If the borrow costs are say, 20%, and the options don't reflect that, then you simply do the following transaction:
Buy shares in the stock, lend them at 20%. Buy the ATM put and sell the ATM call, which if put call parity is holding will cost you only the transaction cost (which is far less than 20%). No matter what the stock price does, your synthetic short exactly balances your actual long, and you get a free 20% out of the deal.
Sure as a retail guy you may not be able to capture the 20% lend rate, but enough institutional guys can that they'd arb that opportunity away in less than a second. And it doesn't matter that the rates change every day, as long as that lending rate exceeds your round trip transaction costs on the synthetic short you're making risk-free money.
But that's all theory. Take a look at a stock with a high borrow rate; since you're with IB I can tell you that you can add a column to see this in an annualized percentage basis for any stock, or at least you used to be able to. Then see if put/call parity holds for ATM options for that stock.
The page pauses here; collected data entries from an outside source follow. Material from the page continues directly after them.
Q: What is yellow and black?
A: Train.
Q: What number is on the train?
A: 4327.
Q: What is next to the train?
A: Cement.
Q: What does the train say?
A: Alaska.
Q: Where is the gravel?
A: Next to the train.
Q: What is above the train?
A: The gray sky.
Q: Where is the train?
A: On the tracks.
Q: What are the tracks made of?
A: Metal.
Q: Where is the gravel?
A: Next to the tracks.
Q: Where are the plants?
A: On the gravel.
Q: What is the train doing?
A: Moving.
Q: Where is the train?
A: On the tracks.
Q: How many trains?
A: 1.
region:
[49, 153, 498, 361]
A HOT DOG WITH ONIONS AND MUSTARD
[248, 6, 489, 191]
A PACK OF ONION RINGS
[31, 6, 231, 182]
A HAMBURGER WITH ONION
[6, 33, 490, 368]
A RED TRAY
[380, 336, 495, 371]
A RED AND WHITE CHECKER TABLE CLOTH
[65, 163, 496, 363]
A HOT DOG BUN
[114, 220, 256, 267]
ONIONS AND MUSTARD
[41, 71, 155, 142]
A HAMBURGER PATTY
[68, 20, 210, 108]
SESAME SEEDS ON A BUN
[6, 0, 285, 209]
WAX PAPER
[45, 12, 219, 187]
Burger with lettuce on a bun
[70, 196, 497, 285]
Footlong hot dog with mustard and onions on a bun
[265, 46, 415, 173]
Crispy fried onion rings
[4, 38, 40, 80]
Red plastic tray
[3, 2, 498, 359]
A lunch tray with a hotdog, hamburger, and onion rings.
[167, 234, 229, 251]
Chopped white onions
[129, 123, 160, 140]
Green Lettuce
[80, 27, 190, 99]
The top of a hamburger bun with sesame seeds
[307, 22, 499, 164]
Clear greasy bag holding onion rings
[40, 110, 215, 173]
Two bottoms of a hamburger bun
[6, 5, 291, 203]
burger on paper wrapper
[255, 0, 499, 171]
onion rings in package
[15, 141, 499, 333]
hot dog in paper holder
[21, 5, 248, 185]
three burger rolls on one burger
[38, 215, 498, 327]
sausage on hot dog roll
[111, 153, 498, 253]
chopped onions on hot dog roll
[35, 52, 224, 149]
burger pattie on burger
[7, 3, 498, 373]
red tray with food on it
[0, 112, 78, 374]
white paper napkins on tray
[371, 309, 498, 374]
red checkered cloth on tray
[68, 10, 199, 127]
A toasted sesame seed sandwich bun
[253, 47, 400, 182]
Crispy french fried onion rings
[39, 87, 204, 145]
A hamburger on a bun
It won't (but if I'm wrong, please let me know the stock!)
IB has the SLB database, which you can view with your browser to see availability and borrowing charge.
I'm not trading now so can't see details but I recall borrowing cost for say TSLA was super high back a few years ago. Probably still high now. I think like 60-80% per annum compounded daily or something.
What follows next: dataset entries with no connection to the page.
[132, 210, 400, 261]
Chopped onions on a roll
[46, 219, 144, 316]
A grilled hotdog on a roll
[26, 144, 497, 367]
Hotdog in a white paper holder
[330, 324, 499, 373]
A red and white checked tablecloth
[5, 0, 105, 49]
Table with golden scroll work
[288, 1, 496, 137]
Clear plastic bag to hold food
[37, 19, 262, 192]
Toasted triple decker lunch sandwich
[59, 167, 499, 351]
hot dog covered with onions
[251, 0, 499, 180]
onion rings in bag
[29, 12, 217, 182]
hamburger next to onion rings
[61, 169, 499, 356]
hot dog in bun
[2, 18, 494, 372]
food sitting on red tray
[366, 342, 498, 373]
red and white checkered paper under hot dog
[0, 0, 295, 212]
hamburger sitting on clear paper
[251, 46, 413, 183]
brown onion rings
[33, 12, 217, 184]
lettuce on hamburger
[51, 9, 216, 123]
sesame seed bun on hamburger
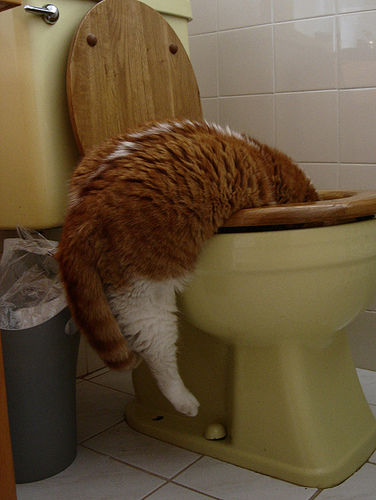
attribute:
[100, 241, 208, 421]
leg — white, hanging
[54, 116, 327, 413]
cat — drinking, orange, thirsty, brown, white, inside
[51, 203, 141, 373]
tail — striped, brown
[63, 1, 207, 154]
lid — wooden, open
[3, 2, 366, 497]
toilet — yellow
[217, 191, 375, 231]
seat — wooden, brown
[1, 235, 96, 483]
trash can — gray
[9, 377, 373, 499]
floor — tile, white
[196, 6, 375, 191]
wall — tile, white, tiled, off-white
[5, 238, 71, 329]
bag — plastic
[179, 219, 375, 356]
bowl — yellow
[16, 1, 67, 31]
handle — silver, metal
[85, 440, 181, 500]
tiles — white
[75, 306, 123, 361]
stripes — orange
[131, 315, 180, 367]
fur — ruffled, white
Also, even if you can put your stock up for borrow, it is not a steady sure income as it has it's own supply/demand nature to it I'd imagine. I'd assume demand for short borrowing varies as a natural course of trading. So this isn't a guaranteed source of income and thus not really a fool proof arb to go delta neutral and rely on stock loan for income. You can sit on your stock and potentially nobody may borrow it. In that case, with the variability in demand for shares even at a high rate (although the high rate will suggest there is at least demand, or supply is low), how exactly do you price options to reflect the lending market rate?
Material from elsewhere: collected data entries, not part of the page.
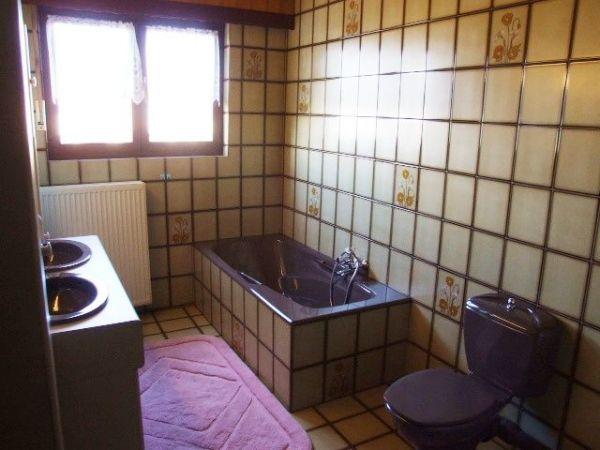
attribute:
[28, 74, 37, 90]
knob — white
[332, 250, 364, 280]
faucet — siver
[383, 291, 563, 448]
bowl — purple, toilet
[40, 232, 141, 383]
sink — double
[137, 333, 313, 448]
carpet — pink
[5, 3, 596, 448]
bathroom — tile finished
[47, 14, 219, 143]
window — bright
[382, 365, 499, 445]
bowl — closed, toilet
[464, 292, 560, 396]
cistern — purple, toilet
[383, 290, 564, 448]
system — bowl, cistern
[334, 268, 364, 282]
faucet — bathtub, water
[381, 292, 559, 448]
toilet — blue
I don't think the put call difference will reflect that high of a loan borrowing rate though at some 60-80% borrow rate. That will make the cost of options very high. Say you do a synthetic short out one year, and in theory you're saying there should be an initial debit to set up each synthetic short position to reflect interest charged for high cost of borrowing. If say it's at 60% borrowing rate per year. Shorting 100 shares @ $278 costs 22.8K in lending cost? For sure the debit for a synthetic short won't be 22.8K per synthetic short position one year out. That's super high. So does that suggest the options are not fully pricing in the lending market? I'm just not sure how the mechanics of it works.
Also, the stock lending market is kinda small. It's hard to imagine a small niche segment affects the options market, which is a much larger and more regularly traded market. It could, I dunno.
Can look at more specifics later. But it is an interesting point.